● QUOTED PASSAGE:
Faithfulness Serum: Mitigating the Faithfulness Gap in Textual Explanations of LLM Decisions via Attribution Guidance

arXiv cs.CL / 4/17/2026

📰 NewsModels & Research

共有:

Key Points

The paper investigates whether natural-language, post-hoc explanations for LLM decisions are epistemically faithful—i.e., whether they reflect the internal evidence the model actually used—rather than merely looking convincing.
Using counterfactual evaluation, it finds that LLM-generated textual explanations are often unfaithful to the model’s true decision evidence.
It proposes “Faithfulness Serum,” a training-free approach that improves explanation faithfulness by applying attention-level interventions during explanation generation.
The method uses token-level heatmaps derived from a faithful attribution technique to guide the model toward explanations aligned with the relevant internal signals.
Experiments show significant gains in epistemic faithfulness across multiple LLMs, benchmarks, and prompting setups.

(Collected data)
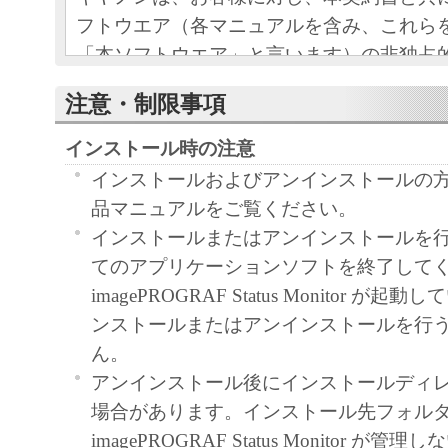
フトウエア（各マニュアルを含み、これら
「本ソフトウエア」と言います）の非独占
条項に基づき許諾し、お客様も下記条項に
注意・制限事項
ものとします。
お客様は、「本ソフトウエア」のインスト
インストール時の注意
この契約に同意したことになります。
インストールおよびアンインストールの
お客様がこの契約に同意できない場合には
品マニュアルをご覧ください。
ストールされず、直ちに「本ソフトウエア
インストールまたはアンインストールを
さい。
てのアプリケーションソフトを終了して
imagePROGRAF Status Monitor が
１．使用許諾
ンストールまたはアンインストールを行
ん。
(1) お客様は、「本ソフトウエア」を、キ
アンインストール後にインストールディ
ェットプリンタ（以下「プリンタ」と言い
場合があります。インストール先フォル
たはネットワークを通じ接続される複数の
imagePROGRAF Status Monitor が
それぞれにおいて使用（「使用」とは、「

● TASK DIRECTIONS:
Can you update the Faithfulness Serum page from "arXiv cs.CL /" to "merely looking convincing.", replacing "convincing" with "persuasive"? These records have no role here.

● RESPONSE:
arXiv cs.CL / 4/17/2026

📰 NewsModels & Research

共有:

Key Points

The paper investigates whether natural-language, post-hoc explanations for LLM decisions are epistemically faithful—i.e., whether they reflect the internal evidence the model actually used—rather than merely looking persuasive.